Mitrailleuse (literally "grapeshot shooter") is the French word used to describe all rapid-firing weapons of rifle caliber.
Therefore the word "mitrailleuse", when used in the French language, applies to all machine guns including modern full automatic weapons. However in the English language the word "mitrailleuse" applies only to volley guns with multiple barrels of rifle caliber. The earliest true "mitrailleuse" was invented in 1851 by Belgian Army Captain Fafschamps, 10 years before the advent of the Gatling gun. It was followed by the Belgian Montigny mitrailleuse in 1863. Then the French 25 barrel "Canon à Balles", better known as the Reffye mitrailleuse, was adopted in great secrecy in 1866. It became the first rapid-firing weapon to be deployed as standard equipment by any army in a major conflict. This happened during the Franco-Prussian War of 1870-71.

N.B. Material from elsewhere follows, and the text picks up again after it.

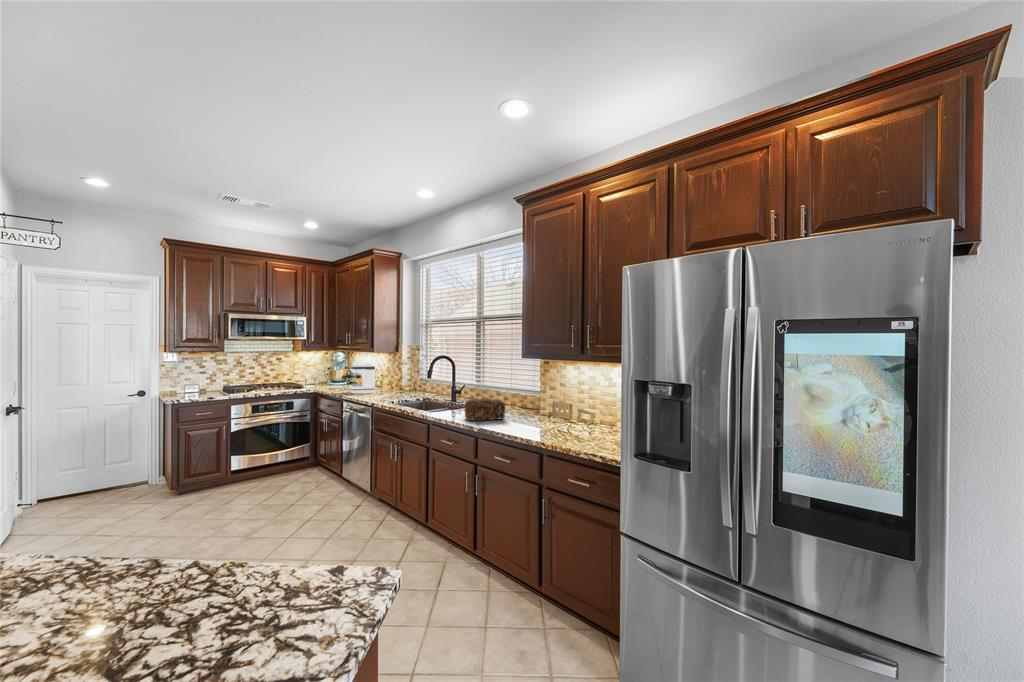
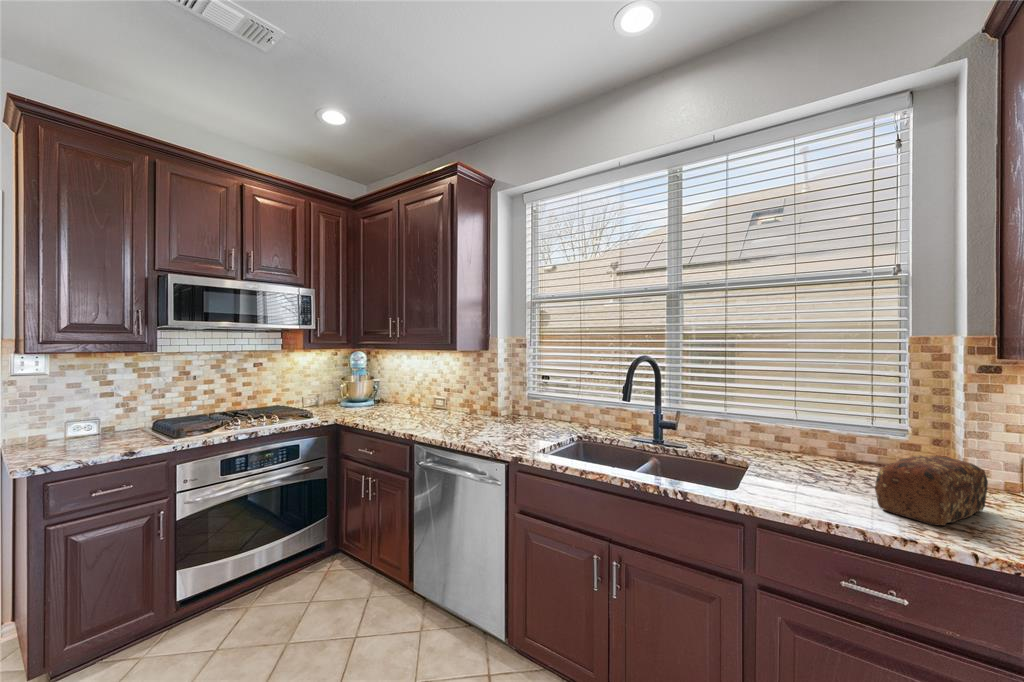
coffee maker: present [342,362,375,393] -> none [399,368,460,427]

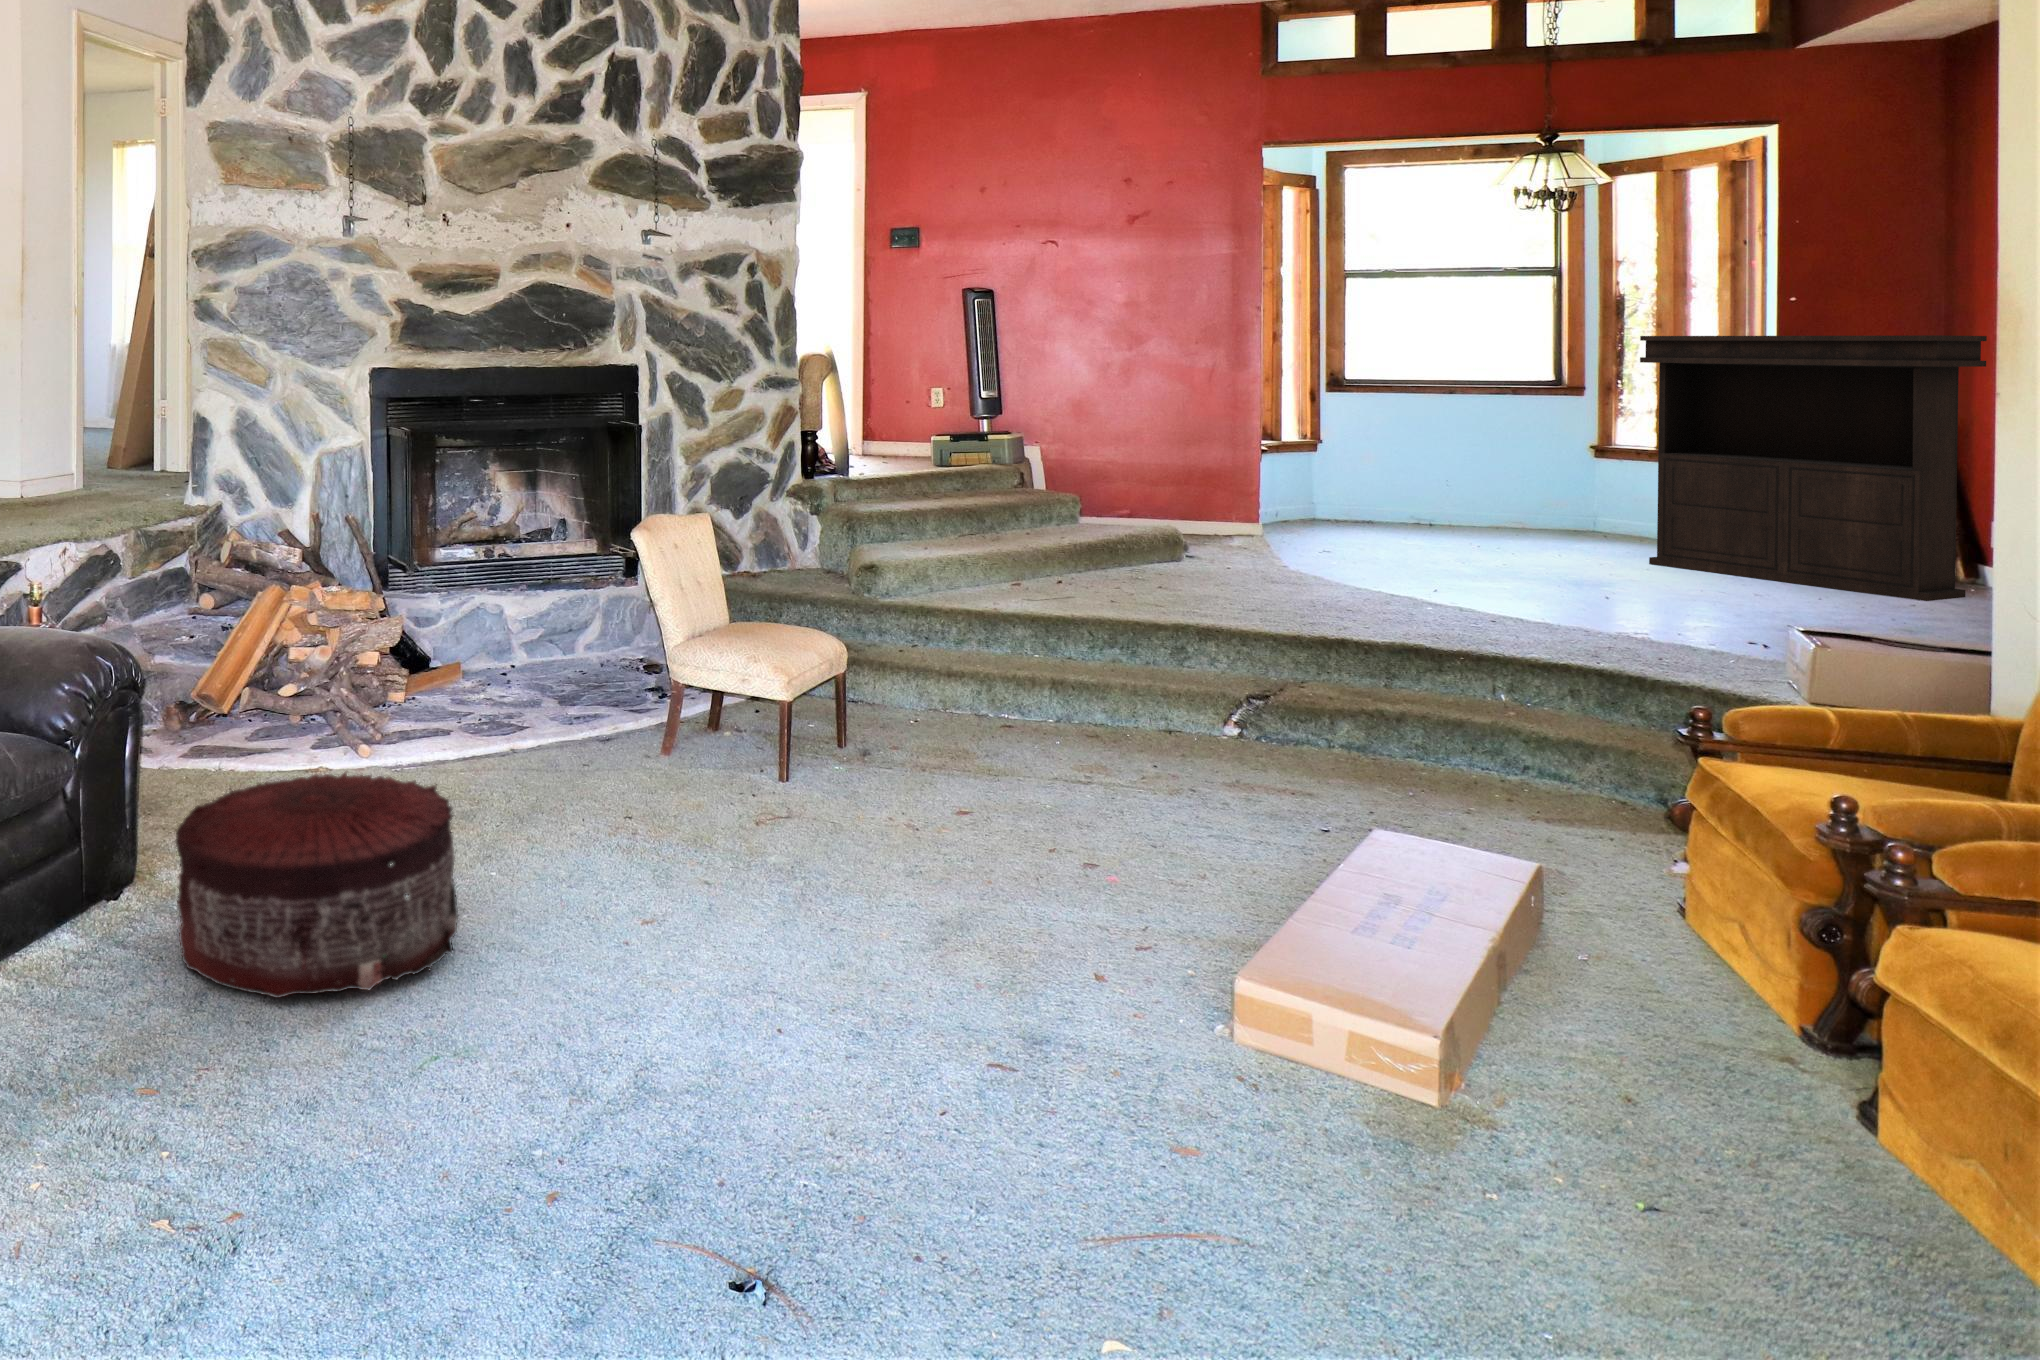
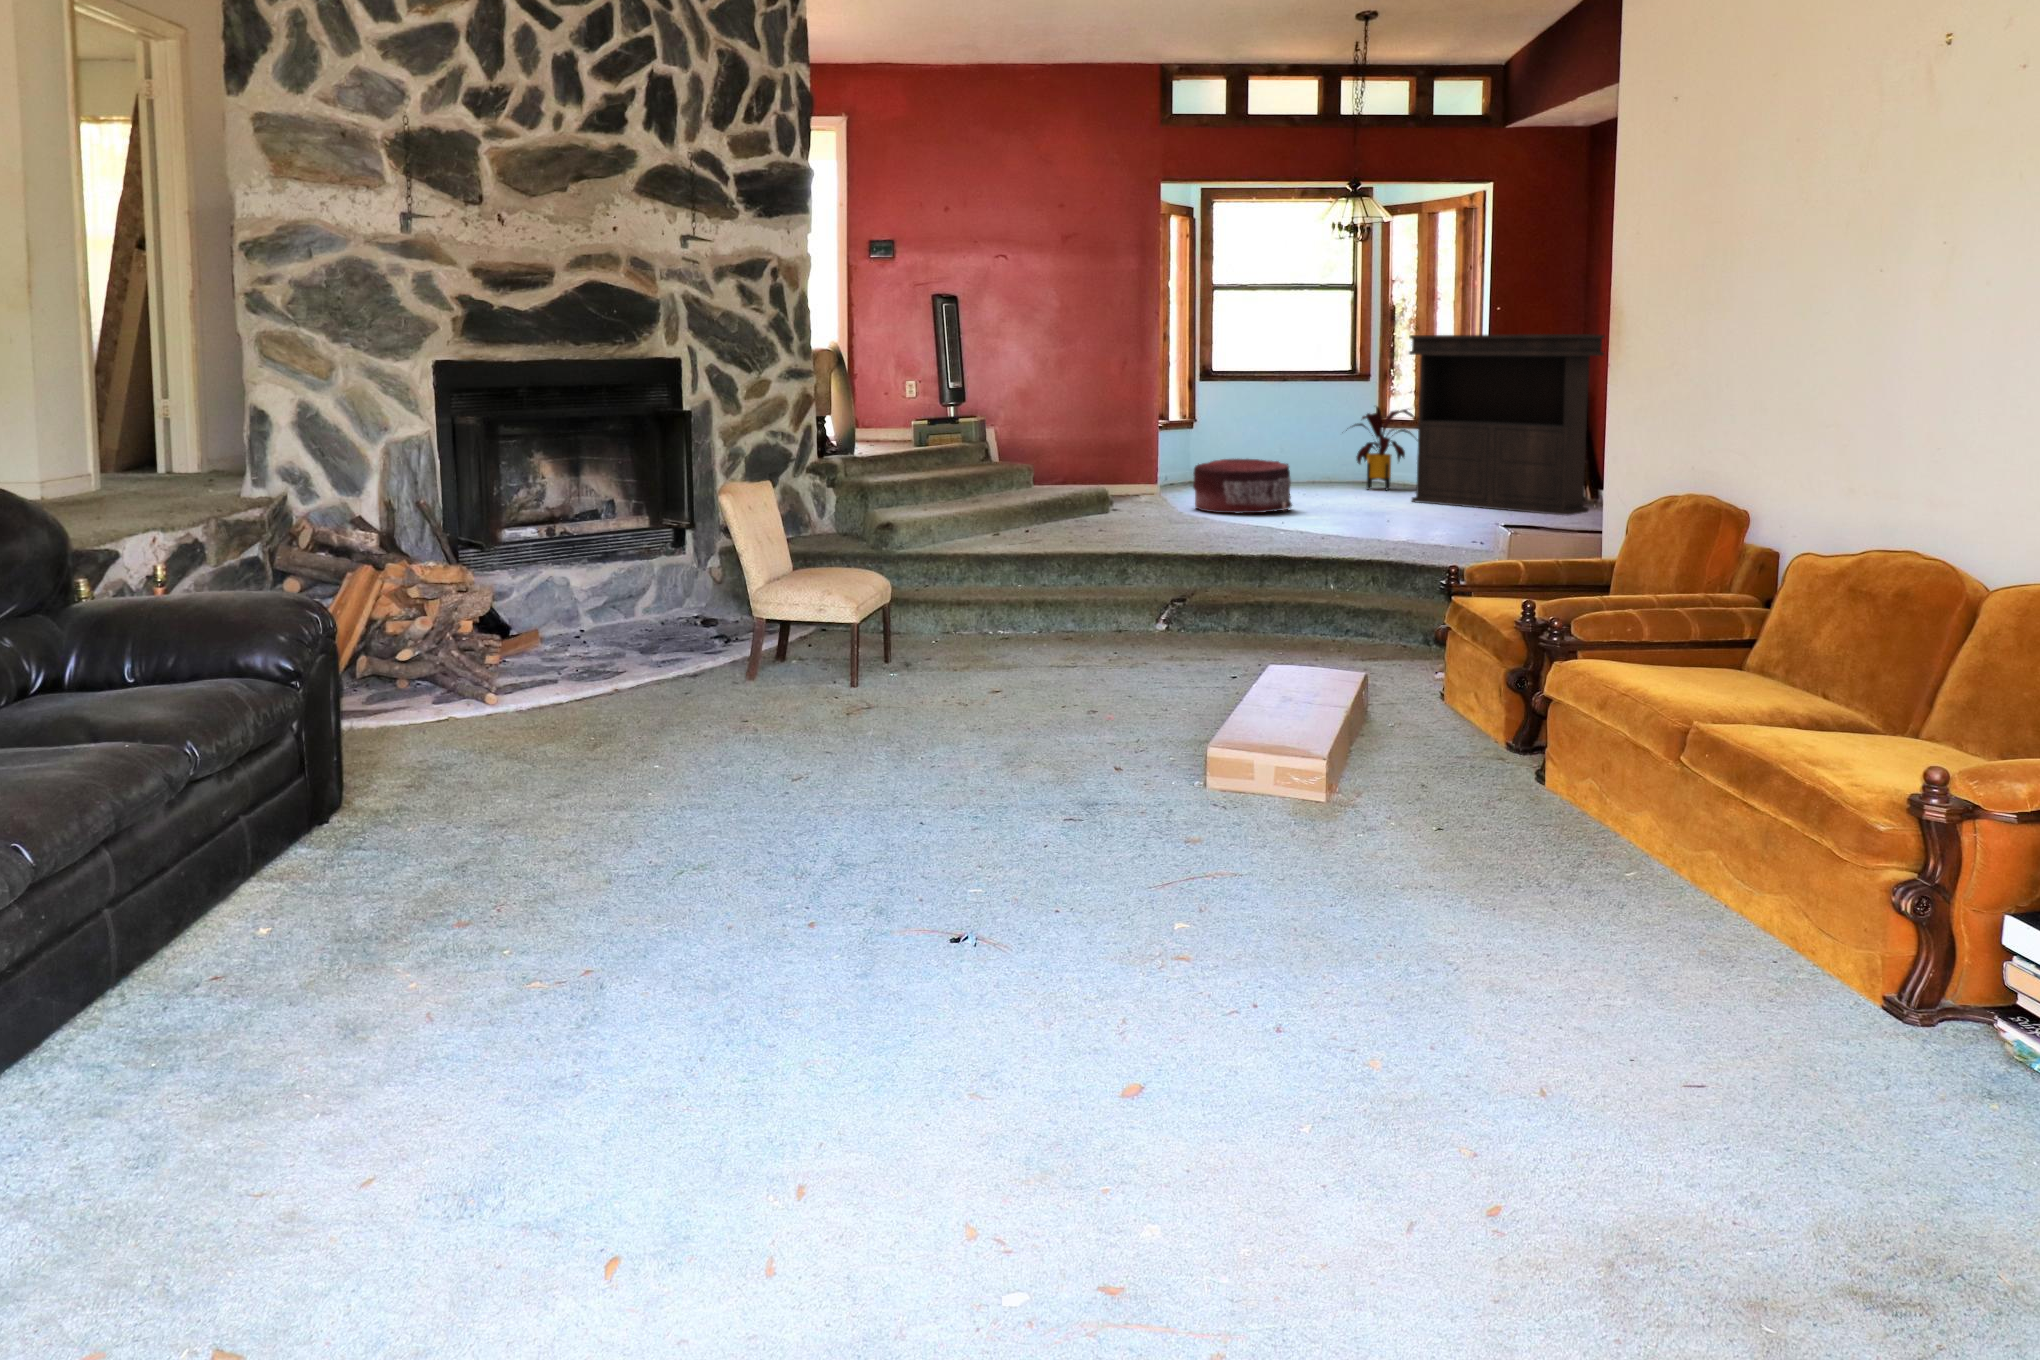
house plant: none [1537,429,1668,544] -> present [1346,407,1414,490]
pouf: present [175,772,458,998] -> present [1193,459,1292,513]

Mitrailleuses were used by the navy of the United States of Europe, which mounted them on ironclads and timberclads. The naval mitrailleuses were based on the Reffye mitrailleuse, but used 20 barrels instead of 25. Unlike the army's volley guns, which were mounted as artillery, they were on pivot mounts, and could be traversed. Also, they were selective fire weapons; they were fired by turning a crank, and their rate of fire depended on how fast the crank was turned.